• _WHAT YOU SHOULD DO_
Would you copy out the following entries exactly, without any of the pictures?

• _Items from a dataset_

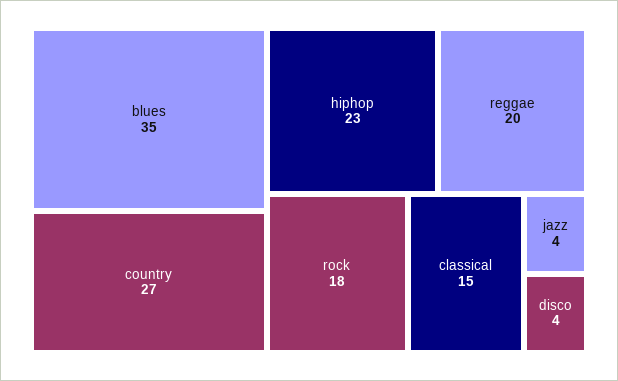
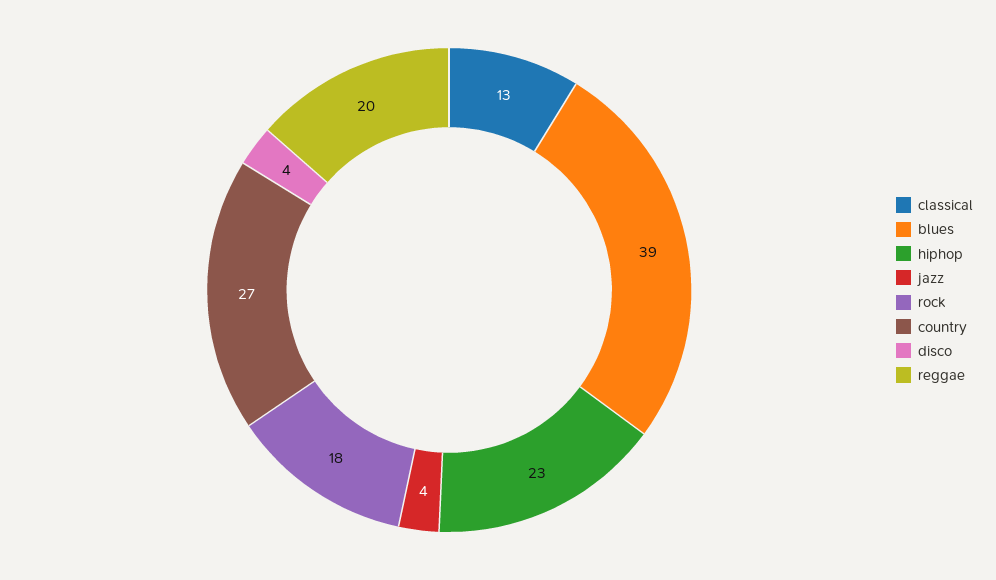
blues: 35 -> 39
classical: 15 -> 13

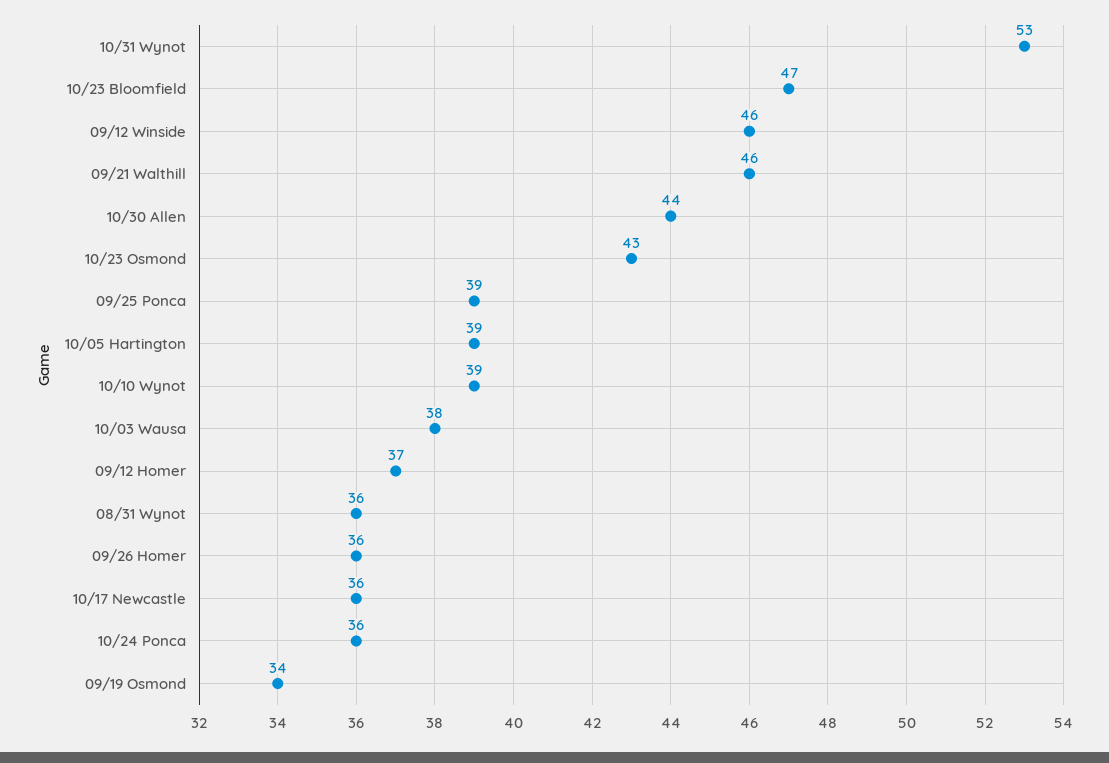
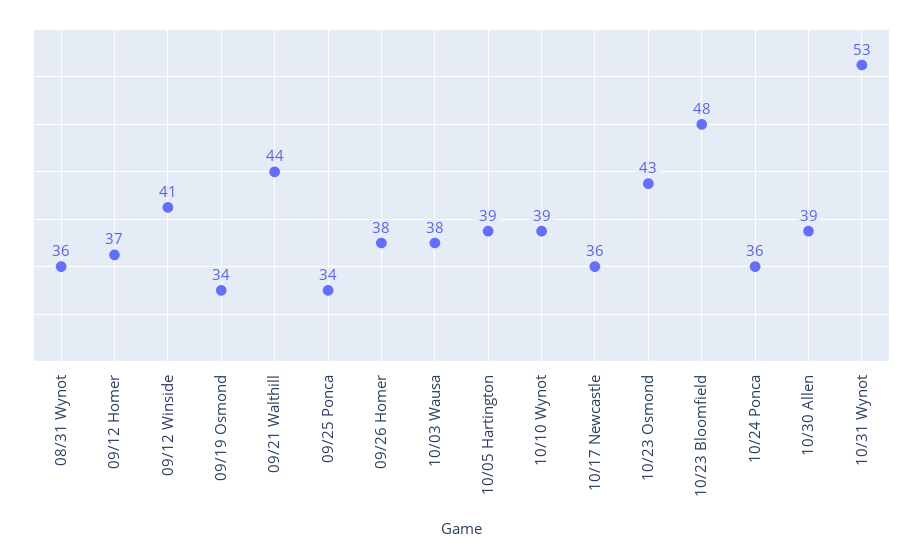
10/23 Bloomfield: 47 -> 48
09/12 Winside: 46 -> 41
09/21 Walthill: 46 -> 44
10/30 Allen: 44 -> 39
09/25 Ponca: 39 -> 34
09/26 Homer: 36 -> 38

• _TASK RESULT_
blues: 35 -> 39
classical: 15 -> 13

10/23 Bloomfield: 47 -> 48
09/12 Winside: 46 -> 41
09/21 Walthill: 46 -> 44
10/30 Allen: 44 -> 39
09/25 Ponca: 39 -> 34
09/26 Homer: 36 -> 38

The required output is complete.